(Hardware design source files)
□ □ □ □ □

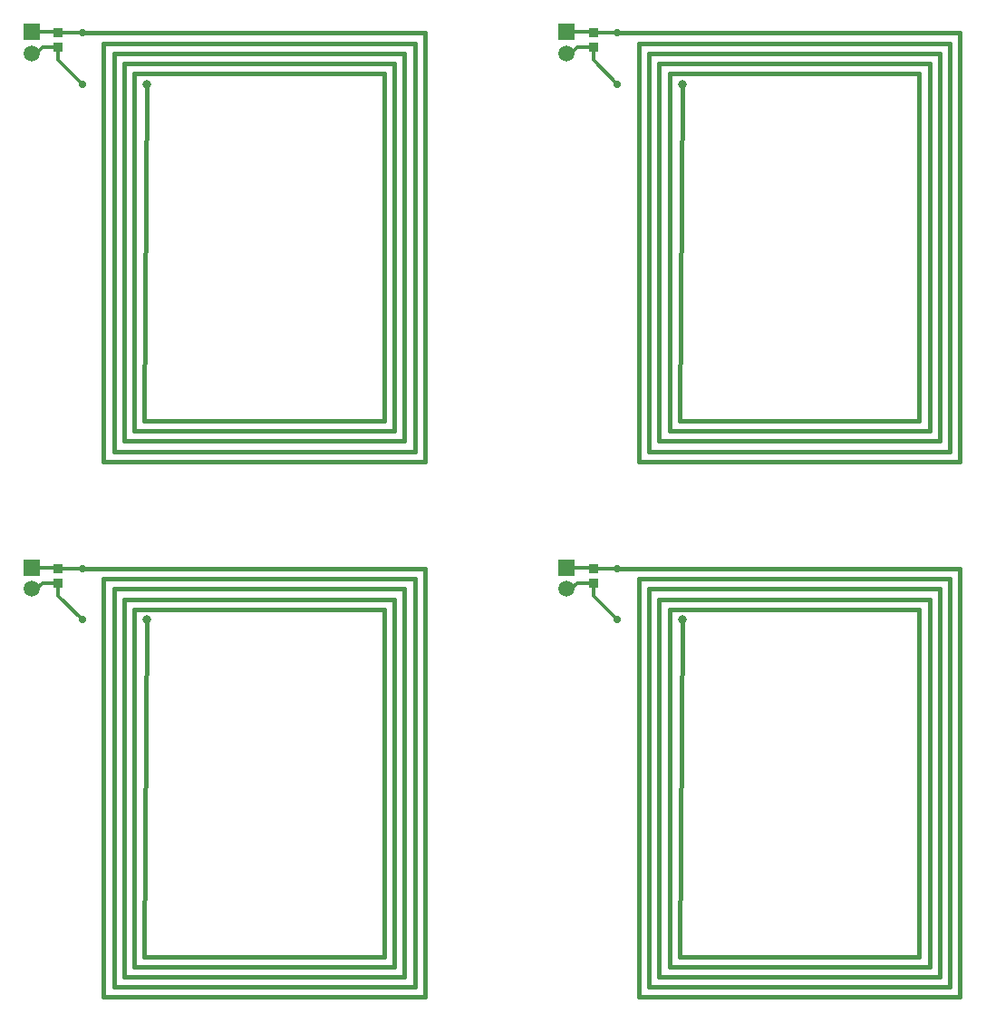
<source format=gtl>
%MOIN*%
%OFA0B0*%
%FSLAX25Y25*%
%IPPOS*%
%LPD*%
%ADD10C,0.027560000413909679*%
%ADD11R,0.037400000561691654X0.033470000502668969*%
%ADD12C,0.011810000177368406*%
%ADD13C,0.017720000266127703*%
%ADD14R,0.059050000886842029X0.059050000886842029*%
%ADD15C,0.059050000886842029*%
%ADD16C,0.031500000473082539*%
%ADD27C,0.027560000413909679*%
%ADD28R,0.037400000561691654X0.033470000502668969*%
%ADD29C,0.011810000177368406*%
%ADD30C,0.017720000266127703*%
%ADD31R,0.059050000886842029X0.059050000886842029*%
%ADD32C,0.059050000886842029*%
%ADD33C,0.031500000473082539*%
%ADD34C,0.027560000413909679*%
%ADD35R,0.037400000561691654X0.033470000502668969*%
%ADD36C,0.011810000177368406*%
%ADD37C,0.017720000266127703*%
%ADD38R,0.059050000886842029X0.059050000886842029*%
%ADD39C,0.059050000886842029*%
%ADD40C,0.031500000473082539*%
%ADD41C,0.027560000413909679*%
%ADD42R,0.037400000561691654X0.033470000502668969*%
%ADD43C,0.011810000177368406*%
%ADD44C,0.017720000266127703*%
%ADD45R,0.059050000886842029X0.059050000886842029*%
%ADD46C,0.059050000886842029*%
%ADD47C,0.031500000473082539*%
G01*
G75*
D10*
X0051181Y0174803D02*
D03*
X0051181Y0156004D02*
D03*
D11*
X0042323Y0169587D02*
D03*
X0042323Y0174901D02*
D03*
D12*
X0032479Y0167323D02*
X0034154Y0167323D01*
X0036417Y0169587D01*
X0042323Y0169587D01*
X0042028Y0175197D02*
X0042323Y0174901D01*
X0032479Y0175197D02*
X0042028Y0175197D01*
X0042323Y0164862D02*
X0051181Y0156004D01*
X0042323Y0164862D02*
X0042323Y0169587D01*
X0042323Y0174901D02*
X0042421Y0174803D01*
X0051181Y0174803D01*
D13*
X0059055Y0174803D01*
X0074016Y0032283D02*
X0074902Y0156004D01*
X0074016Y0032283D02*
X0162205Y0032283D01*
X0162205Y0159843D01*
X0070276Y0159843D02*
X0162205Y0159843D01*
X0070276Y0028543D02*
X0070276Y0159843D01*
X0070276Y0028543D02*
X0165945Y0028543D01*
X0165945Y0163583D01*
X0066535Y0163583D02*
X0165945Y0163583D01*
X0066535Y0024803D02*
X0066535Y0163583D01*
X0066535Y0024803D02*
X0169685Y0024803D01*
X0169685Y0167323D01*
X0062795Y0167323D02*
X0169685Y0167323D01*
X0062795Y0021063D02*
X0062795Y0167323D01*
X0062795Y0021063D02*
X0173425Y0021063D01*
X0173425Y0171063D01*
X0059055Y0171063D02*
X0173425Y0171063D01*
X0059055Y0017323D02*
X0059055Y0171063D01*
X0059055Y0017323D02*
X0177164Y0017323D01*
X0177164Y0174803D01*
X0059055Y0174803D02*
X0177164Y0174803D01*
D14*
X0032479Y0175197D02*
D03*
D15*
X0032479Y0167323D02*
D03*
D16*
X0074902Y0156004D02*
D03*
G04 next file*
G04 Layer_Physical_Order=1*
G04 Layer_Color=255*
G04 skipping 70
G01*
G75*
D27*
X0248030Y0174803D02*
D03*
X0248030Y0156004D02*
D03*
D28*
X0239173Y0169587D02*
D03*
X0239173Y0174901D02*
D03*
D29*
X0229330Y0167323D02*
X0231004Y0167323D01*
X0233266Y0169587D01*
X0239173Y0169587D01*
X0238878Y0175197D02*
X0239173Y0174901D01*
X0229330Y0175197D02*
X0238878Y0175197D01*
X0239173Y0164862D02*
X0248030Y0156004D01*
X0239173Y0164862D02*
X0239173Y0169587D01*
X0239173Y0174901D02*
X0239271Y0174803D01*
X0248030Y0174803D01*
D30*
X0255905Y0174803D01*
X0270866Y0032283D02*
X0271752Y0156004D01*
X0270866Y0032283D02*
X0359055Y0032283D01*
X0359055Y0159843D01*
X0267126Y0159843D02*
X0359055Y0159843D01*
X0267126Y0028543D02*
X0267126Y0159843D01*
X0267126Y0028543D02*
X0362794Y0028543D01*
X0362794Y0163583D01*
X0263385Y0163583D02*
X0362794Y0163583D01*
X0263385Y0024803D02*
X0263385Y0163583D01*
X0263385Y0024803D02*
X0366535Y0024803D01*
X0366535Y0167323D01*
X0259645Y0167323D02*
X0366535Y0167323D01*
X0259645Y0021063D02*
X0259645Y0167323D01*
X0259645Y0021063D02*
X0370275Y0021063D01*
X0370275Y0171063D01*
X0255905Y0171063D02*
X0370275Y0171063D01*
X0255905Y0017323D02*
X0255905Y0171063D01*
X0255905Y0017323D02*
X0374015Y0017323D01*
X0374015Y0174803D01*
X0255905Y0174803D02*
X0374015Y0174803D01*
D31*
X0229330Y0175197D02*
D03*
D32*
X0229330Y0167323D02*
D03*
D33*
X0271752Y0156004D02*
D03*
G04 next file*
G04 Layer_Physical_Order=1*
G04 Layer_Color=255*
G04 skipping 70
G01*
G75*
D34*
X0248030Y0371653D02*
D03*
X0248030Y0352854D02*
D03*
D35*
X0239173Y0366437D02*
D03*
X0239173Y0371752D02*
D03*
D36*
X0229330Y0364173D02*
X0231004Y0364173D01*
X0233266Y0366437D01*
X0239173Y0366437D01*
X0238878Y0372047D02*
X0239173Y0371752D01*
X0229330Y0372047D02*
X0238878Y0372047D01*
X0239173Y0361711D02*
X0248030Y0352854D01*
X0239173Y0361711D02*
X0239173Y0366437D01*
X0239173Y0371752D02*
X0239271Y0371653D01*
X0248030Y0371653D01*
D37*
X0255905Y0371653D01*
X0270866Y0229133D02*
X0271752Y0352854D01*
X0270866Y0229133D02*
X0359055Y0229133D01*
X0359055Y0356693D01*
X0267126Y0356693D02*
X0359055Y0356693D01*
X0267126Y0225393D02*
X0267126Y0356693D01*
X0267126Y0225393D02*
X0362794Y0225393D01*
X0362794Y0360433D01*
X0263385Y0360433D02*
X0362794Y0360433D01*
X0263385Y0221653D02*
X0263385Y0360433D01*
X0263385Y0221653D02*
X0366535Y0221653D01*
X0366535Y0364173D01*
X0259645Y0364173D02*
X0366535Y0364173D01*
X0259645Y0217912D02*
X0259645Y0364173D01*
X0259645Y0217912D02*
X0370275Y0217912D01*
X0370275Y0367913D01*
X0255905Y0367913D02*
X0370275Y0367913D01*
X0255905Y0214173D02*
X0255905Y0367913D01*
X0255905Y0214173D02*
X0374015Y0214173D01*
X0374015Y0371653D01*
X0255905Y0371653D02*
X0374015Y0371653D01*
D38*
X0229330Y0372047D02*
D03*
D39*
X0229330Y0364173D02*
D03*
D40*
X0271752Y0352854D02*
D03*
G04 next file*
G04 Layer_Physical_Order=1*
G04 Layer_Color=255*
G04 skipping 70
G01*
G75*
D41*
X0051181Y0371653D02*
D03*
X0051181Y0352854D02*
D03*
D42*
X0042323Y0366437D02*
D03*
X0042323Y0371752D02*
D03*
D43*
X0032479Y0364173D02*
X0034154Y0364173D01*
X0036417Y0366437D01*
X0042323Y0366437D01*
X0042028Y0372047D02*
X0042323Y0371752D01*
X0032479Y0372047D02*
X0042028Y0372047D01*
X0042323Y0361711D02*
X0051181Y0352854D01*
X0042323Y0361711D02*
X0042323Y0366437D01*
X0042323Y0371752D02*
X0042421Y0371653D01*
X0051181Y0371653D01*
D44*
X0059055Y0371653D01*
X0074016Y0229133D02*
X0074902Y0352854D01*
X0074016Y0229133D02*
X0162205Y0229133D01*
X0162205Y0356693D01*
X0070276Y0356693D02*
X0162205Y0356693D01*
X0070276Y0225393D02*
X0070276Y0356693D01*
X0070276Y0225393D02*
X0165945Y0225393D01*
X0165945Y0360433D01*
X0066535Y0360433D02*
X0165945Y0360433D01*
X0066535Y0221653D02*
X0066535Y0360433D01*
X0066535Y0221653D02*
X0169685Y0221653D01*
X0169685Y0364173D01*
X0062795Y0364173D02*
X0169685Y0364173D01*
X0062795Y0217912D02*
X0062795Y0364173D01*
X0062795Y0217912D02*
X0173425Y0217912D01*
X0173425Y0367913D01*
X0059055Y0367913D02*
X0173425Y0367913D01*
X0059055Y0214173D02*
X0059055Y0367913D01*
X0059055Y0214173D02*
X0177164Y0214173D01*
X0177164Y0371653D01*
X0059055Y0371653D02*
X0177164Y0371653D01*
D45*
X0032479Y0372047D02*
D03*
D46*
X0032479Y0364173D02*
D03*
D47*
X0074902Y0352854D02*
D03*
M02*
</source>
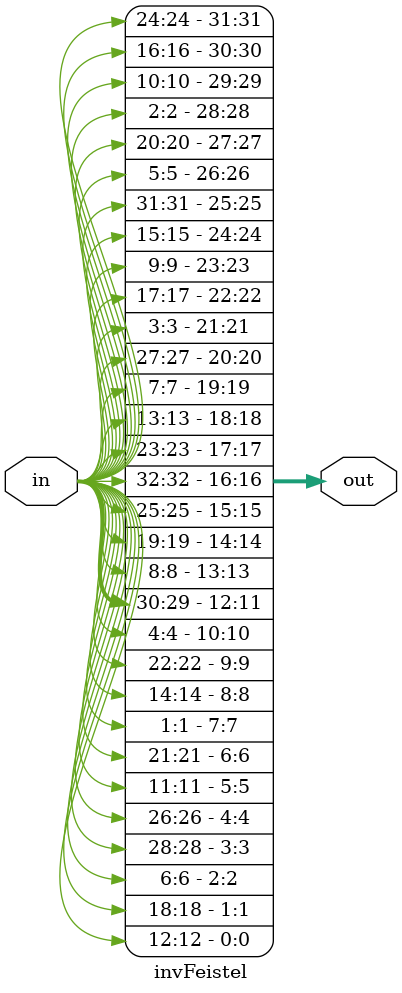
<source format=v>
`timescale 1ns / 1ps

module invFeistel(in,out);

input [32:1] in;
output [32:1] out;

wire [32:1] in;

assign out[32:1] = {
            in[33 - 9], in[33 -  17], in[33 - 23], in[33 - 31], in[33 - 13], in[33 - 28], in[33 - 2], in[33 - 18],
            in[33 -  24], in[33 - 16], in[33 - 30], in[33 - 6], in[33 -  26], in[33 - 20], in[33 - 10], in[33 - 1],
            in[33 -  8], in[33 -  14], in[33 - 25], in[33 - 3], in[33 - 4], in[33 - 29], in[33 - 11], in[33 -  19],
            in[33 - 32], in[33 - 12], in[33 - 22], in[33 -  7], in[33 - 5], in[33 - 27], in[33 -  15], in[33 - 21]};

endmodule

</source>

□ □ □ □ □

**Activity**
Given the records above, restate word for word only the lines starting at the one with "X0263385Y0360433D02*" and ending at the one with "X0059055Y0367913D02*".

**Solution**
X0263385Y0360433D02*
X0362794Y0360433D01*
X0263385Y0221653D02*
X0263385Y0360433D01*
X0263385Y0221653D02*
X0366535Y0221653D01*
X0366535Y0364173D01*
X0259645Y0364173D02*
X0366535Y0364173D01*
X0259645Y0217912D02*
X0259645Y0364173D01*
X0259645Y0217912D02*
X0370275Y0217912D01*
X0370275Y0367913D01*
X0255905Y0367913D02*
X0370275Y0367913D01*
X0255905Y0214173D02*
X0255905Y0367913D01*
X0255905Y0214173D02*
X0374015Y0214173D01*
X0374015Y0371653D01*
X0255905Y0371653D02*
X0374015Y0371653D01*
D38*
X0229330Y0372047D02*
D03*
D39*
X0229330Y0364173D02*
D03*
D40*
X0271752Y0352854D02*
D03*
G04 next file*
G04 Layer_Physical_Order=1*
G04 Layer_Color=255*
G04 skipping 70
G01*
G75*
D41*
X0051181Y0371653D02*
D03*
X0051181Y0352854D02*
D03*
D42*
X0042323Y0366437D02*
D03*
X0042323Y0371752D02*
D03*
D43*
X0032479Y0364173D02*
X0034154Y0364173D01*
X0036417Y0366437D01*
X0042323Y0366437D01*
X0042028Y0372047D02*
X0042323Y0371752D01*
X0032479Y0372047D02*
X0042028Y0372047D01*
X0042323Y0361711D02*
X0051181Y0352854D01*
X0042323Y0361711D02*
X0042323Y0366437D01*
X0042323Y0371752D02*
X0042421Y0371653D01*
X0051181Y0371653D01*
D44*
X0059055Y0371653D01*
X0074016Y0229133D02*
X0074902Y0352854D01*
X0074016Y0229133D02*
X0162205Y0229133D01*
X0162205Y0356693D01*
X0070276Y0356693D02*
X0162205Y0356693D01*
X0070276Y0225393D02*
X0070276Y0356693D01*
X0070276Y0225393D02*
X0165945Y0225393D01*
X0165945Y0360433D01*
X0066535Y0360433D02*
X0165945Y0360433D01*
X0066535Y0221653D02*
X0066535Y0360433D01*
X0066535Y0221653D02*
X0169685Y0221653D01*
X0169685Y0364173D01*
X0062795Y0364173D02*
X0169685Y0364173D01*
X0062795Y0217912D02*
X0062795Y0364173D01*
X0062795Y0217912D02*
X0173425Y0217912D01*
X0173425Y0367913D01*
X0059055Y0367913D02*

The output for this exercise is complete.